A crupper is used on riding saddles when riding a horse or mule with low withers in steep terrain. Cruppers are most often used in activities such as endurance riding, mounted orienteering, competitive trail riding, and for recreational trail riding in mountains.

When riding, cruppers are particularly useful on animals with low withers, because this conformation allows the saddle to slip forward as the animal travels downhill. Though not a substitute for a correctly fitted saddle, they are often used on mules, as many saddles, particularly those made for horses, are more likely to slide forward on a flatter-backed mule.

The crupper strap may be single or double (forked). It usually attaches via a snap or buckle to a crupper ring at the center of the cantle of the saddle, or to a pair of rings (dees) on either side of the cantle. Many riding saddles today are manufactured without properly placed rings, though rings can be added. Or, in lieu of rings, a design used on English saddles utilizes a t-shaped brace that is inserted under the saddle between the rear panels and the tree.

Cruppers are not common on western saddles, but some English saddles are designed with crupper rings, particularly those designed to fit mules.

Cruppers are seen on the saddles of some horses used to work cattle with a lance (such as horses of the buttero in Europe), but not on horses used to work cattle with a lasso.

===Packing===
On pack horses, saddle breeching alone is quite common. However, sometimes a crupper is used in addition to breeching.

==History==
A crupper has been a standard part of mule saddles for centuries. In the 1614 spurious Avellaneda Segunda Parte to Don Quixote, a mule crupper is mentioned several times, and it is translated as "crupper" in two 18th-century English translations.

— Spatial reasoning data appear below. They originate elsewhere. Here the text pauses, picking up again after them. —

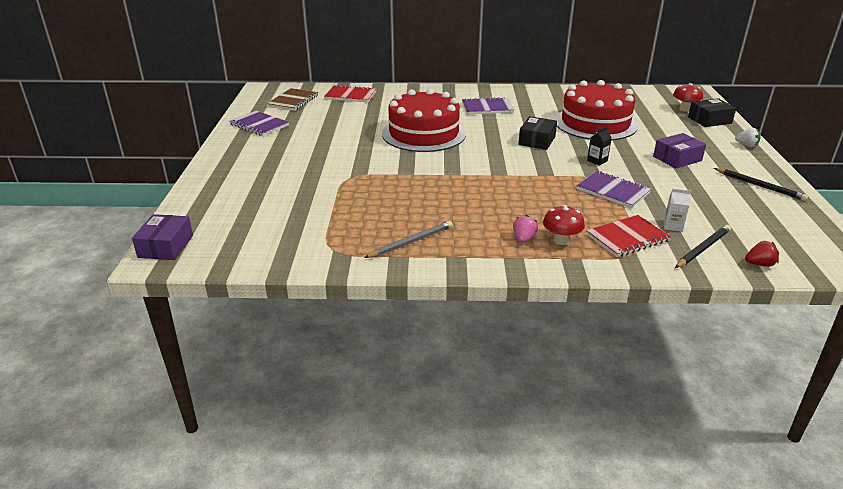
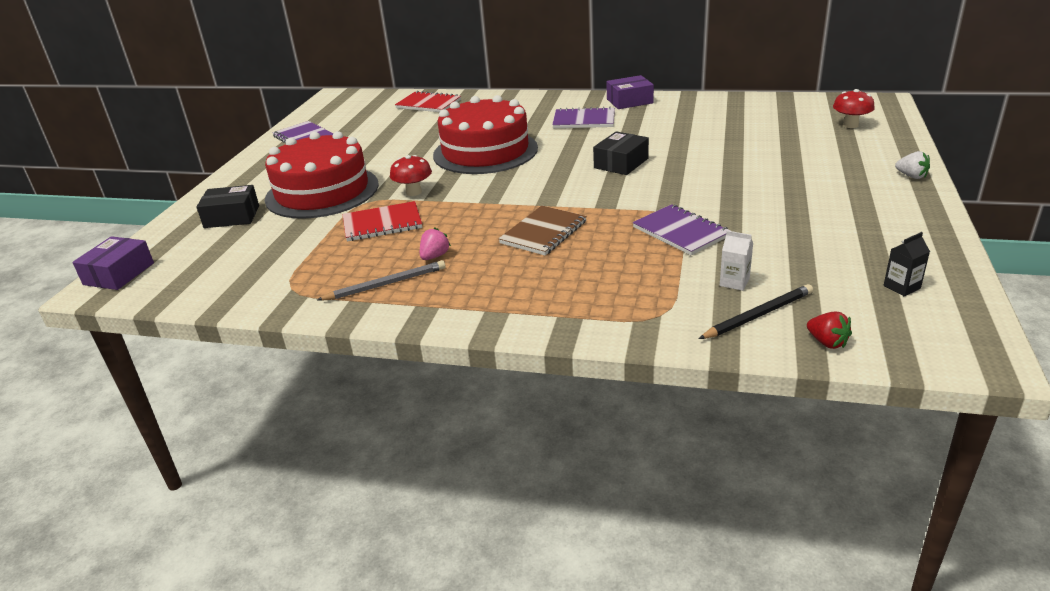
camera: 15 degrees right, 0 degrees up
(293, 101) = (359, 110): brown notebook -> brown notebook (543, 232)
(523, 239) = (524, 288): pink strawberry -> pink strawberry (434, 256)
(561, 241) = (571, 293): red mushroom -> red mushroom (413, 192)
(595, 123) = (712, 142): red cake -> red cake (322, 192)
(597, 161) = (684, 191): black carton -> black carton (901, 287)
(627, 238) = (661, 294): red notebook -> red notebook (382, 223)
(677, 158) = (797, 191): purple box -> purple box (629, 101)
(709, 120) = (877, 140): black box -> black box (232, 217)
(759, 264) = (827, 342): red strawberry -> red strawberry turned 45 degrees clockwise
(760, 186) = (896, 233): black pencil -> none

Cruppers were once part of the standard design of cavalry saddles. The McClellan saddle used by the United States Army utilized an optional crupper into the early 20th century, though difficulties with proper fitting eventually led the army to discontinue its use. Cruppers continue to be part of the ceremonial tack for some cavalry regiments and tent pegging teams.

When Di Xin, the last king of the Shang Dynasty, was overthrown by his enemies and forced to commit suicide in 1046 BCE, he was given the humiliating posthumous name Zhòu (/cmn/; 紂 (纣)), meaning "crupper". This was meant to highlight his tyranny and lack of virtue by associating him with the part of the saddle that would get soiled with feces.